Vrai-faux : l’Europe sociale est un mythe

L’idée d’une « Europe des marchés » ne défendant que les entreprises et le big business contre les droits des travailleurs est très populaire dans un certain nombre d’Etats-membres, dont la France.

Pourtant, s’il est difficile d’avancer aujourd’hui vers plus de convergence sociale en Europe, il ne faut pas non plus en oublier les acquis et jeter le bébé avec l’eau du bain.  L’Europe repose sur la promotion d’« une économie sociale de marché hautement compétitive, qui tend au plein emploi et au progrès social » (article 3 du TUE).

Nous ne sommes pas dans le capitalisme totalement débridé mais dans un compromis entre différents modèles d’Etat-Providence (anglo-saxons et continentaux pour faire vite).

Cette définition est suffisamment large pour lui donner la réalité que nous souhaitons, dont la promotion d’un modèle social européen ambitieux. Tout est ensuite affaire de volontarisme politique.

Le Parlement européen et le Conseil peuvent parfaitement adopter des directives européennes dans énormément de domaines : amélioration de l’environnement de travail, conditions de travail, sécurité sociale et protection sociale des travailleurs, égalité hommes-femmes sur le marché du travail, défense collective des intérêts des travailleurs et des employeurs, conditions d’emploi, etc.

Extraits du matériel →
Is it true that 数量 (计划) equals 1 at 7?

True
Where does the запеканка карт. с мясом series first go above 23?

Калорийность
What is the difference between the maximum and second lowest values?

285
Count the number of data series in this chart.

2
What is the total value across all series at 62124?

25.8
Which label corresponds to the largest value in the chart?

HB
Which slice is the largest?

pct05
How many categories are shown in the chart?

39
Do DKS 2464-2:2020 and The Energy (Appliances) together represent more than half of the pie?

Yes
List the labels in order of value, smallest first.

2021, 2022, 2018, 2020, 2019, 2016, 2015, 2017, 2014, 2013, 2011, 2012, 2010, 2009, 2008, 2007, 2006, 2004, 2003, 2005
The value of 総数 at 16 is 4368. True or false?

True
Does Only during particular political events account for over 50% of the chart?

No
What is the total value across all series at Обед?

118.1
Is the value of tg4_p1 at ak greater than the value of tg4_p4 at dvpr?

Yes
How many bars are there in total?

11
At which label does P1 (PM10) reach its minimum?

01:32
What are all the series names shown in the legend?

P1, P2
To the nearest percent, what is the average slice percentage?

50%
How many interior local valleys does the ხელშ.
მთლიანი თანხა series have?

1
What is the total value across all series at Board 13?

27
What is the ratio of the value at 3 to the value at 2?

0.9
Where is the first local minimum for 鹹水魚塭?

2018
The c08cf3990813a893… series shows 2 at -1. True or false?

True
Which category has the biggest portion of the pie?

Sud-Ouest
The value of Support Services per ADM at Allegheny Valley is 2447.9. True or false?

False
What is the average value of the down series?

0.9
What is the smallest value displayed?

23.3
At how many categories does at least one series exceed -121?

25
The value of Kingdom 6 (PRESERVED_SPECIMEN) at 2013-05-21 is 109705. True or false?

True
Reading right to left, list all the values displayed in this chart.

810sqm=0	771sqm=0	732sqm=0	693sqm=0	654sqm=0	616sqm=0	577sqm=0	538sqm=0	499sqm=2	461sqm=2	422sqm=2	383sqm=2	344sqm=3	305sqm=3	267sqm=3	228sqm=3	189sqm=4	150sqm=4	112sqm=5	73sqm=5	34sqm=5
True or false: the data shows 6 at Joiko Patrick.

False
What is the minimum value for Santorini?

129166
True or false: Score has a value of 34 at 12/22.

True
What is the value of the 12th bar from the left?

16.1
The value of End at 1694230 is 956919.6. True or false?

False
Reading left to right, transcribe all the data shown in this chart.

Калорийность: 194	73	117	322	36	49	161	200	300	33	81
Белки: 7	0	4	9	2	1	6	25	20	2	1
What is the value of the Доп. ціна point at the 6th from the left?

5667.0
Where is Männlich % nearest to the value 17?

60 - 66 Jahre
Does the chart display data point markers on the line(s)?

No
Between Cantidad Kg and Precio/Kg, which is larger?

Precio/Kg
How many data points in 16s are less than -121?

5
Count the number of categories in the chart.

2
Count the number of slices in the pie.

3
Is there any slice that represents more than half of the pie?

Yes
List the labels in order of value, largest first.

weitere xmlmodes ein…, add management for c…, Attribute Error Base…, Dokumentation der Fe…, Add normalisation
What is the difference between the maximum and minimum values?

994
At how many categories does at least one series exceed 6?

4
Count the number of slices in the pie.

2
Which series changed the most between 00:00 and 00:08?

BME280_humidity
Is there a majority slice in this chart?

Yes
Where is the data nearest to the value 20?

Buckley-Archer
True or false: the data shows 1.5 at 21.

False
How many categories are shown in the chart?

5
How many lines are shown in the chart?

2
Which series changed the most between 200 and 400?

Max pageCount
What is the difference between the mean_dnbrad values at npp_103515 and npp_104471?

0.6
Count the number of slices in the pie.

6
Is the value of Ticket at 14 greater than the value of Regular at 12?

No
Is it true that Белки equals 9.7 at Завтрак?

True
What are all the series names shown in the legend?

Consigne → Poursuivez le texte sur l'Europe sociale à partir de sa dernière phrase.

Réponse →
Sur les services publics, l’Union peut adopter des règlements européens. Quand l’Europe n’a pas le droit d’agir, tout n’est pas perdu puisque le législateur cède la place aux diplomates et aux négociations inter-étatiques : fixation des salaires minimum, politiques pour la jeunesse, droit à l’éducation et à la formation, etc. Par exemple, en 1957, le Traité de Rome prévoyait déjà une clause juridique sur l’égalité hommes/femmes en matière de rémunération.

Depuis 50 ans, c’est un gigantesque socle commun de droits qui est garanti pour les travailleurs européens, dans des domaines tels que l’accès à l’emploi, la protection sociale, l’insertion, l’égalité des chances, la lutte contre les discriminations, la libre circulation, les conditions de travail, l’égalité de traitement entre hommes et femmes… Le 13 mars 2014 par exemple, le Parlement européen a fait ce qu’aucune autre institution n’avait encore osé faire : dresser un bilan critique exhaustif de l’action nocive de la Troïka (BCE, FMI, Commission européenne) dans les pays les plus en difficulté financière de l’UE. Par ailleurs, avec le Traité de Lisbonne, le rôle des partenaires sociaux n’a jamais été aussi fort. Ils peuvent négocier des accords que la Commission européenne est ensuite obligée de transformer en droit européen, sous le contrôle des députés européens.

Trois exemples parmi d’autres de ce socle de droits communs:

  • Depuis 1957, le Fonds social européen finance des projets d’insertion sociale, d’accès à l’emploi et de formation dans toute l’UE. C’est 80 milliards d’euros qui seront investis dans la période 2014-2020 !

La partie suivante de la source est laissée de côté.